Argentine Judge and Spy Chief Jailed in AMIA Bombing Cover-up, Ex-president Acquitted

Juan José Galeano, a former federal judge who led the probe into the attack that killed more than 80 people, was sentenced to six years in jail by a three-judge pane

JTA
JTA
Rescue workers search for survivors and victims in the rubble left after a bomb destroyed the Buenos Aires headquarters of the Argentine Israeli Mutual Association, killing 85. July 18, 1994.
Rescue workers search for survivors and victims in the rubble left after a bomb destroyed the Buenos Aires headquarters of the Argentine Israeli Mutual Association, killing 85. July 18, 1994.Credit: Enrique Marcarian, Reuters
JTA
JTA

A former judge in Argentina and a spy chief were jailed for their role in a cover-up of the deadly 1994 bombing of the AMIA Jewish community center in Buenos Aires, but former president Carlos Menem was acquitted.
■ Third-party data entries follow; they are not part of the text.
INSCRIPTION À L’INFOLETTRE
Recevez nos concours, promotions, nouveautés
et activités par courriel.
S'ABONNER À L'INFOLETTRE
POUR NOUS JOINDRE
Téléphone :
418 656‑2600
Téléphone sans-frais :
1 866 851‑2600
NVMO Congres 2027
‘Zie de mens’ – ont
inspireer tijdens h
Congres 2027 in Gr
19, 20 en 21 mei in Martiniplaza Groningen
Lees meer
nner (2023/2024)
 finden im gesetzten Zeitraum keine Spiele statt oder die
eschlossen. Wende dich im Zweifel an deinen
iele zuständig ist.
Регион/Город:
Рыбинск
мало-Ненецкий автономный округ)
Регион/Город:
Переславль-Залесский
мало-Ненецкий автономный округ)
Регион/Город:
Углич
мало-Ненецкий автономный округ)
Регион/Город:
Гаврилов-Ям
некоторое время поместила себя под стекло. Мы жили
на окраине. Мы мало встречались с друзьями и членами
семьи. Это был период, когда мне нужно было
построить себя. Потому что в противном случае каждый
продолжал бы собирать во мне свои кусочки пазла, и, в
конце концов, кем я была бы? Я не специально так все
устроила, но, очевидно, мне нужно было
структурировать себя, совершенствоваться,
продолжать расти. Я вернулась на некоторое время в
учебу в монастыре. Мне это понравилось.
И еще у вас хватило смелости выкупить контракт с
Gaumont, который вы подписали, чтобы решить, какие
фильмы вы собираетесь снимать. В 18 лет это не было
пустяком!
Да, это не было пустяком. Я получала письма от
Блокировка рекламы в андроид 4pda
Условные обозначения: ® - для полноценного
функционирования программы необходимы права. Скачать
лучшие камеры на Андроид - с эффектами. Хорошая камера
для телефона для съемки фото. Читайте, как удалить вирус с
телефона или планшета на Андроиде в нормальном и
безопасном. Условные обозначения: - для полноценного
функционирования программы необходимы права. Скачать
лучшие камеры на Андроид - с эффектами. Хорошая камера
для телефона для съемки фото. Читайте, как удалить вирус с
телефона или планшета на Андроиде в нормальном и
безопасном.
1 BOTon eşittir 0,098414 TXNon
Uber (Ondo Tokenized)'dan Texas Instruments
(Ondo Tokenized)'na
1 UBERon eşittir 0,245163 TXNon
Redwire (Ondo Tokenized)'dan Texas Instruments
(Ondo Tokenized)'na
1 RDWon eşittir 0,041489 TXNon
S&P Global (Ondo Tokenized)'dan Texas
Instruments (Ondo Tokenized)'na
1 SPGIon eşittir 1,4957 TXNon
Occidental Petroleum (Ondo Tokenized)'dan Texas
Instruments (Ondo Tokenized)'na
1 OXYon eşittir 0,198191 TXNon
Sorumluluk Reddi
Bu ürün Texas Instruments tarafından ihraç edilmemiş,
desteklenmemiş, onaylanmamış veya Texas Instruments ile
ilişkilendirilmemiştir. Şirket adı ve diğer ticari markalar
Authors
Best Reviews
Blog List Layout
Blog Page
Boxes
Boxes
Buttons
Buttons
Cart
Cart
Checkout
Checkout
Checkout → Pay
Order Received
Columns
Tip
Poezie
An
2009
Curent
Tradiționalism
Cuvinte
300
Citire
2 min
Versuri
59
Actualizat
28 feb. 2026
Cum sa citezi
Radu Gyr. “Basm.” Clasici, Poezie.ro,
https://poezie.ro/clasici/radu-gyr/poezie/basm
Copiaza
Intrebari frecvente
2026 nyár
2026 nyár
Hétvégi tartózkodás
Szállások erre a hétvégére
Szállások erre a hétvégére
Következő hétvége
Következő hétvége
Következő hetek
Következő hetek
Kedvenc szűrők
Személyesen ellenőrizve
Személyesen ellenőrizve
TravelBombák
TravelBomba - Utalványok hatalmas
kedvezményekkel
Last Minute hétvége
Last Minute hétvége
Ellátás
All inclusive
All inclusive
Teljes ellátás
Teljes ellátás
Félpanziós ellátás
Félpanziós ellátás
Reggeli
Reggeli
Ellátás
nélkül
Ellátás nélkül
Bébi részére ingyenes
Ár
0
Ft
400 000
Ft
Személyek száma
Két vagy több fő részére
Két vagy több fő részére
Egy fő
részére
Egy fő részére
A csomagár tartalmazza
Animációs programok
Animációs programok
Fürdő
Juan José Galeano, a former federal judge who led the probe into the attack that killed more than 80 people, was sentenced to six years in jail by a three-judge panel in Buenos Aires that had studied the case for four years. Former intelligence chief Hugo Anzorreguy was sentenced to 4 1/2 years for his role in the cover-up.

Galeano was convicted of concealment and violation of evidence.

Menem, 88, was absolved of charges he tried to interfere with the investigation into Argentina’s worst-ever terrorist attack, which left 85 dead and hundreds injured. A dozen others also were acquitted of that charge, including a former leader of Argentine Jewry, Ruben Beraja.

The ruling came in a trial ordered in August 2015 based on allegations that Menem and other government officials tried to divert attention in the bombing investigation away from a Syrian businessman who was a Menem family friend.

The court also sentenced Carlos Telleldín, a used car dealer who sold the van that contained the bomb used to attack the Argentine Israelite Mutual Association (AMIA) center, to 3 1/2 years in jail.

No one has ever been convicted of the bombing, though Argentina – and Israel – have long pointed the finger at Tehran, implicating several former Iranian officials, and Hezbollah.